SebastiAn’s stature in the music industry has been established not by his solo output but by his production work for others – Frank Ocean, M.I.A., Charlotte Gainsbourg, to name a few. His debut full-length, 2011’s Total, was received warmly but did not launch him into orbit. This eventual follow-up is a stronger collection, bearing the hallmarks of the aforementioned collaborators, but more crucially reaping the benefits of its master’s musical dexterity.
Thirst proves that the key quality at SebastiAn’s disposal, the trait that is best served to lift him above the fray of runners and riders in electronic production, is his facility for reframing and reconfiguring his energies through the prism of the collaborator put before him. It explains why ten of the fourteen tracks here have a listed featured performer, with no name appearing more than once. This is a glittering pot pourri of styles and genres, all happily housed under one roof.
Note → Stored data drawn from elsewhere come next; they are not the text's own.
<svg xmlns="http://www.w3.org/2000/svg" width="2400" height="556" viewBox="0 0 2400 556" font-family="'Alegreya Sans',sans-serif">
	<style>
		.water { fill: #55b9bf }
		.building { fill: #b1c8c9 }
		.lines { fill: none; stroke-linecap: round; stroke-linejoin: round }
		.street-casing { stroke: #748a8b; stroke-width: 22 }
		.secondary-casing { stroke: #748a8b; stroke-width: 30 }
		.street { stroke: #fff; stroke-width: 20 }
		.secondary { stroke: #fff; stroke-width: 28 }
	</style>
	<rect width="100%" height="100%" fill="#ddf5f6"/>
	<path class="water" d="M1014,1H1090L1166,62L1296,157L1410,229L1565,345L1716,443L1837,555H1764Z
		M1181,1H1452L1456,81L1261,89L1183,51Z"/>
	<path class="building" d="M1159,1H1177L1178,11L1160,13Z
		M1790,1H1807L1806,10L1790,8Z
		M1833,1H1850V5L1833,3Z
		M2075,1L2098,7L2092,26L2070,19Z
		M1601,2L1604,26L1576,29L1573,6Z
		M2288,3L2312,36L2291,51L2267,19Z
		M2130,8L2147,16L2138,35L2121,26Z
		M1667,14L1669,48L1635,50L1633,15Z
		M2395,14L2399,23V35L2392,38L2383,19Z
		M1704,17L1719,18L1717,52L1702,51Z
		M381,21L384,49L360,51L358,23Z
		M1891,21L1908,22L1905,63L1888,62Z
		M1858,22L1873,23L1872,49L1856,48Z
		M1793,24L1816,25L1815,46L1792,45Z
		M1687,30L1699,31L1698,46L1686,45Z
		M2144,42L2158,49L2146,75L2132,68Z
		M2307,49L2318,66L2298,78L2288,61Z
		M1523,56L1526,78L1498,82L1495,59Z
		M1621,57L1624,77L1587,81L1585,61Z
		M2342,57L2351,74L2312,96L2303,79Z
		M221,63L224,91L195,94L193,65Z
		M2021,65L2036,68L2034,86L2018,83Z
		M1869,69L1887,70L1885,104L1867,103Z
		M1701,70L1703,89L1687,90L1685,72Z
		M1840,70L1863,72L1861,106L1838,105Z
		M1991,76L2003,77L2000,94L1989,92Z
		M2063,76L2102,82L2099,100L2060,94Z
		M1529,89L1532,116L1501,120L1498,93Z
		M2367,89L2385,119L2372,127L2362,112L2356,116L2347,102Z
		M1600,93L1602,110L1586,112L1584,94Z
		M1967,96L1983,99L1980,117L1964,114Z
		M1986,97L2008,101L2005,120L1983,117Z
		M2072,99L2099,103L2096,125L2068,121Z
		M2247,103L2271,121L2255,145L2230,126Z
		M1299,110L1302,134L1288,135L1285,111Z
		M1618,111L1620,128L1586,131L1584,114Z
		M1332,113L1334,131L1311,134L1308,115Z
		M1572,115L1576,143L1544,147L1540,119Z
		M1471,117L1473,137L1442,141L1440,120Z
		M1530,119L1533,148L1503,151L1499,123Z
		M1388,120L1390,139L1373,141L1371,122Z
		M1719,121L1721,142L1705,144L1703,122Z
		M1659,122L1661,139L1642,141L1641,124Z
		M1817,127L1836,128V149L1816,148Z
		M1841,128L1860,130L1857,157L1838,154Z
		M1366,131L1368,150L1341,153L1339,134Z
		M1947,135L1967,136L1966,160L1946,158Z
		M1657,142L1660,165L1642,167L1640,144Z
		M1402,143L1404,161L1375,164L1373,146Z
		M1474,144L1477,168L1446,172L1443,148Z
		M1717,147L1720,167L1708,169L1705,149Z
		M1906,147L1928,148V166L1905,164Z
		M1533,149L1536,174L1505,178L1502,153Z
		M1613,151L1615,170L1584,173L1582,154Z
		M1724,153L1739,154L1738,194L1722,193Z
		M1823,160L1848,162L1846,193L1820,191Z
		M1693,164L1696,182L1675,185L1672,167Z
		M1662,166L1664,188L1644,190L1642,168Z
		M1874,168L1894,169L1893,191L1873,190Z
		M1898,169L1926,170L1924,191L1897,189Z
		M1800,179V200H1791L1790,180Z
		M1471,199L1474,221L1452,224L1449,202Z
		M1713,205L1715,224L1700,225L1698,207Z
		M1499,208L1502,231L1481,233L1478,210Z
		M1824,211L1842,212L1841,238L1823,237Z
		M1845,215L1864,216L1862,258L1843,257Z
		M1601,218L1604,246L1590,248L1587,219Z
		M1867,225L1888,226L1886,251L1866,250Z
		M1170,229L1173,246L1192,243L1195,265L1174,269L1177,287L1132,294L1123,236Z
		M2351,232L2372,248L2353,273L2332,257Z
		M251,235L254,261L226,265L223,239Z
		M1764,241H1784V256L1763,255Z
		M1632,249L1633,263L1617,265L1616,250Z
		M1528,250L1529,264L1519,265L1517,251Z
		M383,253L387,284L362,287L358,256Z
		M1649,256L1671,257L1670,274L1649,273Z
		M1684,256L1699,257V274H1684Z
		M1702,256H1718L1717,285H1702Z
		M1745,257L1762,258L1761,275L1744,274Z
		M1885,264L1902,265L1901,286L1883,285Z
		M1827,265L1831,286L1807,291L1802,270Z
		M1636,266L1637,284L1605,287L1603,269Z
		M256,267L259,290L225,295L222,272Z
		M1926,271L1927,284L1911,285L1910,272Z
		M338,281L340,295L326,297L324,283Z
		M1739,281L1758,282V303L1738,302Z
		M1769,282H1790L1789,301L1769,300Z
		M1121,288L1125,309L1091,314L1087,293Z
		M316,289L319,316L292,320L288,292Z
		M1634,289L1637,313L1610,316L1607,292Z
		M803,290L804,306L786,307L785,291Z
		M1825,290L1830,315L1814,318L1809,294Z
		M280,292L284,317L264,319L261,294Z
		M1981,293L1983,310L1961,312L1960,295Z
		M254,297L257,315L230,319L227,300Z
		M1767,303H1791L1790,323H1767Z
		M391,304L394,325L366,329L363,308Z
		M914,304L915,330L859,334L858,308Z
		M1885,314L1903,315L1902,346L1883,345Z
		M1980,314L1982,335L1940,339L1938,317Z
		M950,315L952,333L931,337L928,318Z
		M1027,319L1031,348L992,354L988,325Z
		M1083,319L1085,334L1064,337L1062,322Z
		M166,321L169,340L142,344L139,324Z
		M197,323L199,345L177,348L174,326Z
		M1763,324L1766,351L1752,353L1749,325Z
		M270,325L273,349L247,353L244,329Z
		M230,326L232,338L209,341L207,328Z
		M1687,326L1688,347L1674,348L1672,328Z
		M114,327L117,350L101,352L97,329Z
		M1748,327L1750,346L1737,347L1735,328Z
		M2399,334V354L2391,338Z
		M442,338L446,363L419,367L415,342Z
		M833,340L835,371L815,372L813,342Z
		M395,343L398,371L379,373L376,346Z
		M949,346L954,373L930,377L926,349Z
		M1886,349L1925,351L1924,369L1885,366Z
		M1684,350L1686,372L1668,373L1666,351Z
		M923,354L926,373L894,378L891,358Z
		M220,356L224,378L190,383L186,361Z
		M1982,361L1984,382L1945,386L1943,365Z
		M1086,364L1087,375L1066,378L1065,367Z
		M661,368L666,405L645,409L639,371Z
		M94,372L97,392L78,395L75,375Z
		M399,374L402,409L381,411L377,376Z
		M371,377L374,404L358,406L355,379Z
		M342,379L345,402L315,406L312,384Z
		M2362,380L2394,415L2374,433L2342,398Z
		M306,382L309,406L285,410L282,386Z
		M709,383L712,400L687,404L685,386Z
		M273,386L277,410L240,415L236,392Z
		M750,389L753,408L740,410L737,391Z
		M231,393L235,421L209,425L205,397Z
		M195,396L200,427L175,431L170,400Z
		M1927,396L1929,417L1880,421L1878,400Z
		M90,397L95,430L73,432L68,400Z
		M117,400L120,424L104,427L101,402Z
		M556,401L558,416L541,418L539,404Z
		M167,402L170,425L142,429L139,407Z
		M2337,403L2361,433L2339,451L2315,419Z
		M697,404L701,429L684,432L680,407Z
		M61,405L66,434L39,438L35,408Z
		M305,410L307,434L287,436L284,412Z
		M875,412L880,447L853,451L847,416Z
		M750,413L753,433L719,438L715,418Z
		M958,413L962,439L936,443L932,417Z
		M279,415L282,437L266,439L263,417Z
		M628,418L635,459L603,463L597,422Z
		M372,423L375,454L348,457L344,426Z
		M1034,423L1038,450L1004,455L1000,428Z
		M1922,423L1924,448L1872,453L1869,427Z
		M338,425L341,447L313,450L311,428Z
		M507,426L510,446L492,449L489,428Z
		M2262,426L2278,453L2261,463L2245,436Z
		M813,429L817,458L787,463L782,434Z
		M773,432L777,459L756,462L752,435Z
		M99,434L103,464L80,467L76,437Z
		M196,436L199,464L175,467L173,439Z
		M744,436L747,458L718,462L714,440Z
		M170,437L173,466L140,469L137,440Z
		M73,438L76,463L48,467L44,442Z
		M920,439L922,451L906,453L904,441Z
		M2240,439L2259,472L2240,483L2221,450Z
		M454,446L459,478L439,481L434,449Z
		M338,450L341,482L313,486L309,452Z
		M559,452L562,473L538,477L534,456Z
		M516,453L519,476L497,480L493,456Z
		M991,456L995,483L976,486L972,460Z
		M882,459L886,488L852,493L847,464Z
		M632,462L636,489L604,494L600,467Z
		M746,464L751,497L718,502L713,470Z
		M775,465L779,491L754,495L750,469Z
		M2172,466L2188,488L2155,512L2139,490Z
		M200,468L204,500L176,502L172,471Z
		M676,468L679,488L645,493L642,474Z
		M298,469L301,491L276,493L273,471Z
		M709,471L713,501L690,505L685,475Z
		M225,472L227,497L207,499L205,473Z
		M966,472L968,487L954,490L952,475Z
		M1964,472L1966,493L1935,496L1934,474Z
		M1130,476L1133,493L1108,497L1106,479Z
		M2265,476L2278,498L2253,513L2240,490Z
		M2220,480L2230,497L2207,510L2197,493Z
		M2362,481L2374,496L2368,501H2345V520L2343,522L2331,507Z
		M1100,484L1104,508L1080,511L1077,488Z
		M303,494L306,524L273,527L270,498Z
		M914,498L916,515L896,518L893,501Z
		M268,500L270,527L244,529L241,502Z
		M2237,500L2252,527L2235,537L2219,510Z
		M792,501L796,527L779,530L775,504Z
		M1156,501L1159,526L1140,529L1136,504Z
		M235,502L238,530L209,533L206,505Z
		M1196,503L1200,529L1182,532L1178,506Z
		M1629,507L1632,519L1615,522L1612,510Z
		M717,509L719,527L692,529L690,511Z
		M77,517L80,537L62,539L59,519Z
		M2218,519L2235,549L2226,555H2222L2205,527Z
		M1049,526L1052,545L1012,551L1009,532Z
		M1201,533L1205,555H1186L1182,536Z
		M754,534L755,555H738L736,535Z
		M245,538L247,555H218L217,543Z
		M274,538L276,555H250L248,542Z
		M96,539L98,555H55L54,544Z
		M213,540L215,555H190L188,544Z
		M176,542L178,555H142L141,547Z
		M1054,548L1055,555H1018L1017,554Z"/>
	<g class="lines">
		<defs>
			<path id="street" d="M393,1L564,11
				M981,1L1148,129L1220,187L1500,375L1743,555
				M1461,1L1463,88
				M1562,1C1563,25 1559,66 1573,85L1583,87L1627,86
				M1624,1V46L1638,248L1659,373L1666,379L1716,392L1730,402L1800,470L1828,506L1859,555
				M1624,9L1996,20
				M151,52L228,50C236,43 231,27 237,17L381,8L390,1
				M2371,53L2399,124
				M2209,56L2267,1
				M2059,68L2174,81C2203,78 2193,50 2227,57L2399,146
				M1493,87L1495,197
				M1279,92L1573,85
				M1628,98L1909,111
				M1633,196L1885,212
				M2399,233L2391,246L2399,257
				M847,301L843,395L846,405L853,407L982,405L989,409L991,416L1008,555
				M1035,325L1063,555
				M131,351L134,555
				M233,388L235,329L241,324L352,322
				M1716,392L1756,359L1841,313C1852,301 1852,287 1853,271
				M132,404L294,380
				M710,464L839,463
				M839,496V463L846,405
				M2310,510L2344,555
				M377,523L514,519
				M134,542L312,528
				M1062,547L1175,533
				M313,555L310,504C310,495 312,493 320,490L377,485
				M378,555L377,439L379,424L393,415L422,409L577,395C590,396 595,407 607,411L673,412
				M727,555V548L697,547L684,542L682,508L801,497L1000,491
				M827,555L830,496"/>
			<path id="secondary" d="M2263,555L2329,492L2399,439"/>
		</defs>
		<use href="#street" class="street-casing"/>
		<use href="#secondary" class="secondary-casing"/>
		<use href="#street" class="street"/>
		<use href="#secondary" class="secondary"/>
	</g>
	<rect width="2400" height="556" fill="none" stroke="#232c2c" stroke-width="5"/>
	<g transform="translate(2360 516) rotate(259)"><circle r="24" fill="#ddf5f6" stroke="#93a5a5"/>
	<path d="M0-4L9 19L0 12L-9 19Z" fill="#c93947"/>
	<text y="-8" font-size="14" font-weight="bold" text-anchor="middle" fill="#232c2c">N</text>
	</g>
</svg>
Whether it is his rubbery basslines or his highly instinctive hedonistic arrangements, there is always an essence to SebastiAn’s tracks here that tag them as his own: the maxed-out menace of the title track and the ’90s French house of ‘Beograd’ clearly share a personality. But somewhat paradoxically, he is also able to shapeshift into whatever form the music desires, covering on this record multiple horizons: consider the slinky, seductive ‘Doorman’ with Syd (an album standout) or the indie dance of ‘Handcuffed to a Parking Meter’, which features a typically deadpan comedic turn from Sparks. That these two tracks should co-exist at all, let alone with relative ease alongside appearances from Gainsbourg and Mayer Hawthorne, is an impressive trick. The album sags at times, but there are tracks here that demand attention.